Internet start-up an early winner for SFU student and colleagues
Jul 12, 2012
The following article was published by The Vancouver Sun on July 11, 2012.
VANCOUVER — Last month it was Silicon Valley, next week it’s New York and after that – the world?
Penyo Pal, a mobile app project by a group of Canadian university students including Jessica Fan of Simon Fraser University, is one of the leading entries in a national program called The Next 36 that’s helping to develop the business skills of 36 ambitious young student-entrepreneurs.
In June the Penyo Pal quartet was one of eight start-ups from across North America, and the only one selected from The Next 36, invited to present its app — a mobile game teaching users to speak Mandarin — at a Microsoft event in the San Francisco Bay area technology hub. They were named best Phase 1 start-up at the event.
Next week Penyo Pal is one of four Next 36 teams invited to participate in an event sponsored by the Canadian Consulate in New York where early stage businesses from this country will connect with American investors and venture capitalists.
The Next 36 has a high-profile list of patrons including Canadian business giants Galen Weston, Jim Pattison and Paul Desmarais, and a board of directors that includes Rogers Communications president and CEO Nadir Mohamed. It was established in September 2010 as a mechanism for identifying top entrepreneurial talent among students at universities across the country and presenting them with opportunities and experiences intended to maximize their abilities — and raise their own expectations for themselves.
Thirty-six graduating university students and undergrads were selected for the program, and sorted into four-person teams whose members have individual skills in areas such as business studies or computer engineering.
It’s a novel twist on business accelerator programs such as Vancouver’s GrowLab which take a select group of high-tech start-up up companies, provide them with workspace and hands-on mentoring to speed their development.
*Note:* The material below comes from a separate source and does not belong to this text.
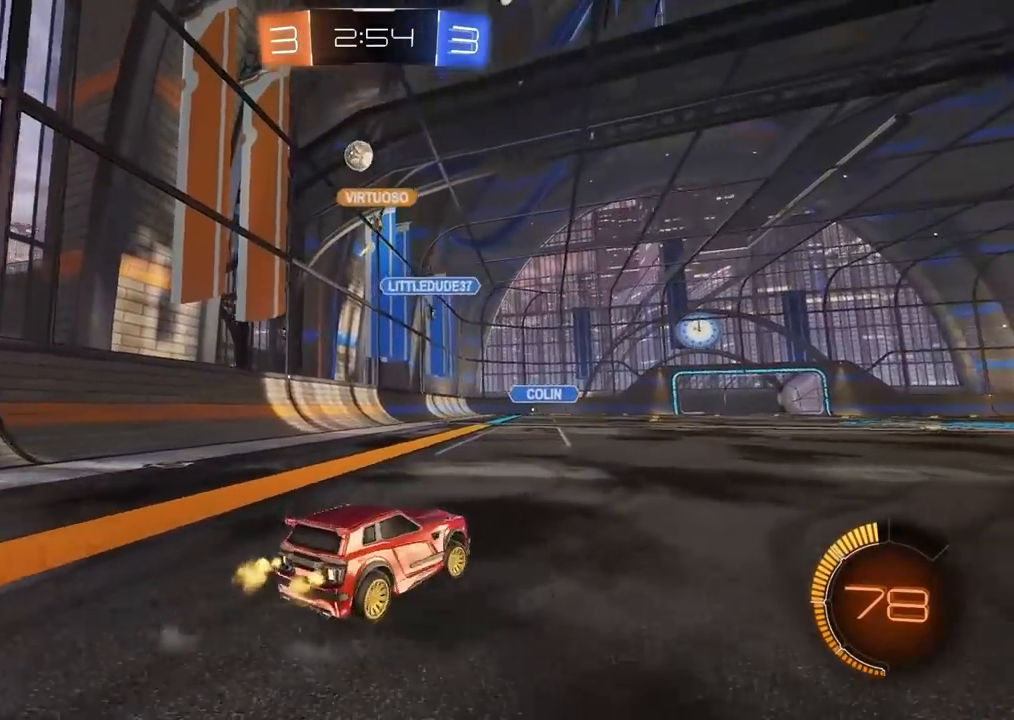
{"buttons": ["R2"], "left_stick": "right", "right_stick": "center", "events": [[17, "left_stick", "center"], [33, "R2", "up"], [67, "L2", "down"], [317, "L2", "up"], [367, "R2", "down"], [433, "left_stick", "right"]]}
The Next 36 cohort trends younger and brings less real-world experience to the enterprise.
Fan is the only student from British Columbia although The Next 36 executive director and co-founder Claudia Hepburn said the program is hoping for more exposure in Western Canada, and more applications from B.C. students for positions in the 2012-2103 cohort.
The program this week began accepting applications for its fall 2013 program.
Fan’s group’s first project idea was a mobile phone for specifically designed for seniors, but they determined through market research that older consumers had no interest.
“Right now we’re creating a mobile game to teach kids, and kids at heart, languages,” Fan told The Vancouver Sun. “We’re using games to make it more of a fun and engaging experience to interest kids in learning languages, starting with Mandarin and eventually we want to expand into French and Spanish and other languages that are also popular.
“Our end goal is to have a full virtual world where a kid can customize their own little virtual pet. This pet is kind of their guide in this world. They can play games with it, take care of it, and at the same time they are picking up language skills through little mini-games.
“Right now we are testing out little games first to see what sticks, which ones have more traction, and eventually we want to integrate everything into a more robust environment.”
The project is “very personal” to Fan, who graduated from SFU in April with a joint major in business and ‘interaction designs’ — a relatively new field of study that explores ways of bridging the gap between people and technology.
In her quartet — which has been augmented by a cluster of developers as the project gains momentum -— she’s the chief creative officer. Fan has interviewed parents teachers and kids about the game to see which aspects of it are the most popular.
“My parents immigrated from China many years ago and it was very important to them that I maintained a cultural connection, and knew how to speak the language. So I was sent to Chinese [language] school for 12 years, for two hours every single Saturday.
“The methods they used were old school methods where I would memorize vocabulary, do very repetitive exercises. A lot of people would drop out and just never learn the language.
“Many people even now can’t speak to their grandparents. There is a big loss in that. We want to create a way for kids to be interested and be motivated, to continue learning Chinese or whatever other language their parents speak.”
As it turns out, all four members of the group graduated this spring and they worked so well together that they’ve decided to continue to work to build the company.
“I’ve been very, very lucky with the people who have come together in my group. We have a network [in Toronto] in terms of getting developers and designers on board full time once the program is over. There has been interest from investors, and down in Silicon Valley as well.”
The program’s final event takes place in mid-August.
“Our goal is to take top undergraduates — the most promising, driven, high achieving, innovative undergraduates at a really pivotal point in their lives — and give them an really extraordinary set of experiences and relationships that will change the trajectory of their careers,” executive director Claudia Hepburn said.
Last year’s cohort, the first-ever, raved about the program, Hepburn said.
“To an individual they said that this was the most transformative experience of their lives. A hundred per cent of them said that nine months in The Next 36 was as impactful or in most cases much more impactful than their four years of university and that they are all applying the lessons they’ve learned through The Next 36 – the networks, the connections, the life skills, and the raised aspirations they have for themselves to everything they are attacking.”